+++ SUPPLIED MATERIAL
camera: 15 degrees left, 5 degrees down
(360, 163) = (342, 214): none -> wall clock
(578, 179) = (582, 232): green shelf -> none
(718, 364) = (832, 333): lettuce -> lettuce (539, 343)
++++++
EXERCISE DETAILS: Go through the data and count each line that has the word "none", then give the total alone.

ANSWER TO THIS TASK: 2